*** Information supplied ***

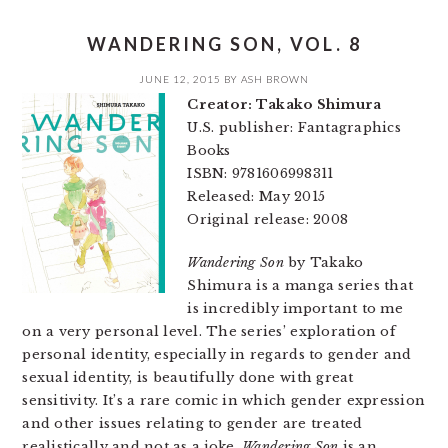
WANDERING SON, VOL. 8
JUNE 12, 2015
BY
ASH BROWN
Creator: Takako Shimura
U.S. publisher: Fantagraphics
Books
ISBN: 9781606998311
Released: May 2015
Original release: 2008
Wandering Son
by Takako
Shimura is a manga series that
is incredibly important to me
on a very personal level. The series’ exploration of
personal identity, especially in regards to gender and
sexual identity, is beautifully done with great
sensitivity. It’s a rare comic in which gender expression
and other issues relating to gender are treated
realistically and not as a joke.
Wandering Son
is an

*** End of Information supplied ***

**Problem statement:** Only the last part of the records is wanted. Repeat it exactly, beginning at the line containing "personal identity, especially" and ending at the final line.

**Task output:**
personal identity, especially in regards to gender and
sexual identity, is beautifully done with great
sensitivity. It’s a rare comic in which gender expression
and other issues relating to gender are treated
realistically and not as a joke.
Wandering Son
is an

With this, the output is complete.